Different basic types of wards can be identified by their color:

  • Evil (deep red with a dark evil symbol in the centre)
  • Poison (green with fine web-like patterning)
  • Telekinetic (stylised blue barrels, crates and furniture)
  • Fire (fiery amber-like colour, with a dark stylised image of consuming flames; see image at top of this page)


Poison boobytrap waiting to be stepped on

Booby traps are favored by NPC rogues, for example in Wheloon area. Enemy rogues like to set them up at their feet, so that when you approach them, the trap explodes into your face. If you don't trigger them, booby traps can be disabled and may (in rare cases) add to your number of disabled traps.

Currently, the types of boobytraps in game are Poison Boobytraps (found in Wheloon Prison and dropped by Daask Trappers in Sharn and Bandit Trappers in the Temple of Elemental Evil) which deal Poison damage, and Sticky Boobytraps (dropped by Vaunt Trapsmiths) which cause a slow effect. (Sir Molasses Gumdrop, in the Feywild, drops modified Sticky Boobytraps in the form of cakes.)

Bear trap[edit]

Bear traps are non-magic traps introduced with the expansion into Forgotten Realms. Characters caught into a bear trap are hurt and held in spot (Reflex and/or Strength check negates). Just like Spell Ward traps, Bear traps have no control panels and you must select the traps directly to disable them.

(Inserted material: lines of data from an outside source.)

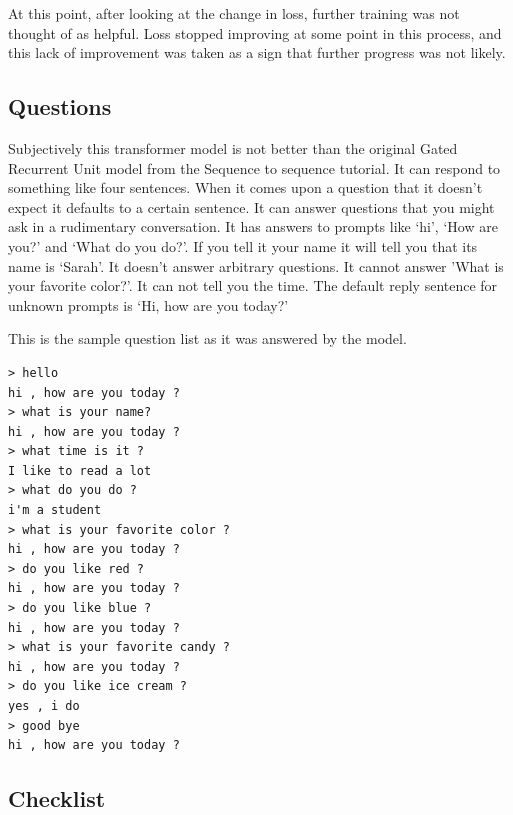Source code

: At this point, after looking at the change in loss, further training was not thought of as helpful. Loss stopped improving at some point in this process, and this lack of improvement was taken as a sign that further progress was not likely.

\subsection{Questions}
Subjectively this transformer model is not better than the original Gated Recurrent Unit model from the Sequence to sequence tutorial. It can respond to something like four sentences. When it comes upon a question that it doesn't expect it defaults to a certain sentence. It can answer questions that you might ask in a rudimentary conversation. It has answers to prompts like `hi', `How are you?' and `What do you do?'. If you tell it your name it will tell you that its name is `Sarah'. It doesn't answer arbitrary questions. It cannot answer 'What is your favorite color?'. It can not tell you the time. The default reply sentence for unknown prompts is `Hi, how are you today?'

This is the sample question list as it was answered by the model.

\begin{verbatim}
> hello
hi , how are you today ?
> what is your name?
hi , how are you today ?
> what time is it ?
I like to read a lot
> what do you do ?
i'm a student
> what is your favorite color ?
hi , how are you today ?
> do you like red ?
hi , how are you today ?
> do you like blue ?
hi , how are you today ?
> what is your favorite candy ?
hi , how are you today ?
> do you like ice cream ?
yes , i do 
> good bye
hi , how are you today ?
\end{verbatim}

\subsection{Checklist}

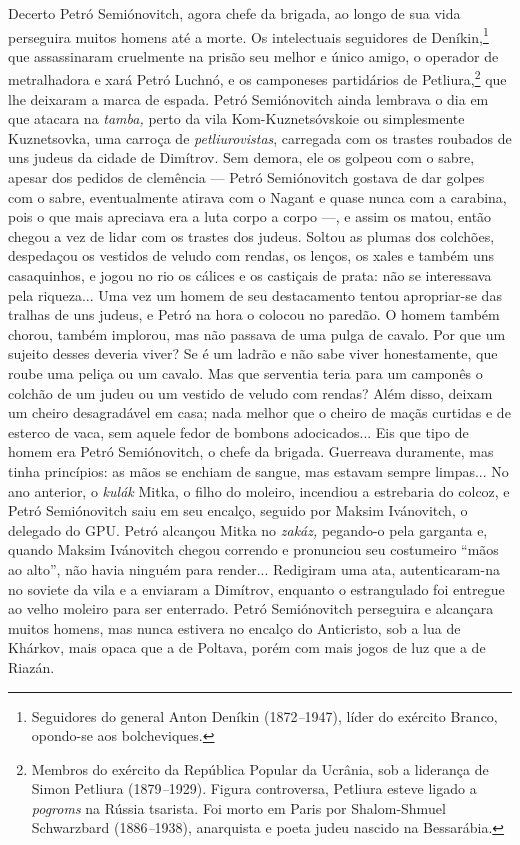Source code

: Decerto Petró Semiónovitch, agora chefe da brigada, ao longo de sua vida
perseguira muitos homens até a morte. Os intelectuais seguidores de
Deníkin,\footnote{Seguidores do general Anton Deníkin
  (1872\emph{--}1947), líder do exército Branco, opondo-se aos
  bolcheviques.} que assassinaram cruelmente na prisão seu melhor e
único amigo, o operador de metralhadora e xará Petró Luchnó, e os
camponeses partidários de Petliura,\footnote{Membros do exército da
  República Popular da Ucrânia, sob a liderança de Simon Petliura
  (1879\emph{--}1929). Figura controversa, Petliura esteve ligado a
  \emph{pogroms} na Rússia tsarista. Foi morto em Paris por
  Shalom-Shmuel Schwarzbard (1886\emph{--}1938), anarquista e poeta
  judeu nascido na Bessarábia.} que lhe deixaram a marca de espada.
Petró Semiónovitch ainda lembrava o dia em que atacara na \emph{tamba,}
perto da vila Kom-Kuznetsóvskoie ou simplesmente Kuznetsovka, uma
carroça de \emph{petliurovistas}, carregada com os trastes roubados de
uns judeus da cidade de Dimítrov. Sem demora, ele os golpeou com o
sabre, apesar dos pedidos de clemência --- Petró Semiónovitch gostava de
dar golpes com o sabre, eventualmente atirava com o Nagant e quase nunca
com a carabina, pois o que mais apreciava era a luta corpo a corpo ---,
e assim os matou, então chegou a vez de lidar com os trastes dos judeus.
Soltou as plumas dos colchões, despedaçou os vestidos de veludo com
rendas, os lenços, os xales e também uns casaquinhos, e jogou no rio os
cálices e os castiçais de prata: não se interessava pela riqueza... Uma
vez um homem de seu destacamento tentou apropriar-se das tralhas de uns
judeus, e Petró na hora o colocou no paredão. O homem também chorou,
também implorou, mas não passava de uma pulga de cavalo. Por que um
sujeito desses deveria viver? Se é um ladrão e não sabe viver
honestamente, que roube uma peliça ou um cavalo. Mas que serventia teria
para um camponês o colchão de um judeu ou um vestido de veludo com
rendas? Além disso, deixam um cheiro desagradável em casa; nada melhor
que o cheiro de maçãs curtidas e de esterco de vaca, sem aquele fedor de
bombons adocicados... Eis que tipo de homem era Petró Semiónovitch, o
chefe da brigada. Guerreava duramente, mas tinha princípios: as mãos se
enchiam de sangue, mas estavam sempre limpas... No ano anterior, o
\emph{kulák} Mitka, o filho do moleiro, incendiou a estrebaria do
colcoz, e Petró Semiónovitch saiu em seu encalço, seguido por Maksim
Ivánovitch, o delegado do GPU. Petró alcançou Mitka no \emph{zakáz,}
pegando-o pela garganta e, quando Maksim Ivánovitch chegou correndo e
pronunciou seu costumeiro ``mãos ao alto'', não havia ninguém para
render... Redigiram uma ata, autenticaram-na no soviete da vila e a
enviaram a Dimítrov, enquanto o estrangulado foi entregue ao velho
moleiro para ser enterrado. Petró Semiónovitch perseguira e alcançara
muitos homens, mas nunca estivera no encalço do Anticristo, sob a lua de
Khárkov, mais opaca que a de Poltava, porém com mais jogos de luz que a
de Riazán.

Rolling a 'Critical Failure' when trying to disarm them; sets off the trap's jaws. If you stand far enough back when disarming; it's unlikely to trap you, even on a failed disable attempt. Unlike with "Critically Failed"; blown control boxes; 'Critical Failure' rolls for Bear traps doesn't prevent further disarm attempts (the trap functions until disabled).

Since Update 55, most bear traps trigger only once.

Mechanical trap[edit]

Mechanical traps are non-magic traps, and there is no energy resistance available for mechanical type traps. Mechanical traps refer to any trap not classified as an energy, poison, unholy, or force trap. These include: Air jets, Arrow, Bear trap, Blade, Camouflaged pit, Collapsible floor, Dart, Falling rock, Guillotine blades, Scything blade, Slicing blade, Spiked pit, Spikes, Spinning blades, Swinging log, Toppling door, Trapdoor, Trip wire, Wall blade, Wall scythe and Whirling blades.

Traps by player characters[edit]

  • Some classes have a class special ability that allows the placement of traps to use against NPC's. See Trapmaking for more info.
  • Some spells, such as Symbol of Persuasion can be cast before combat and act as a trap, i.e. spell's effect triggers when an enemy enters the warded area.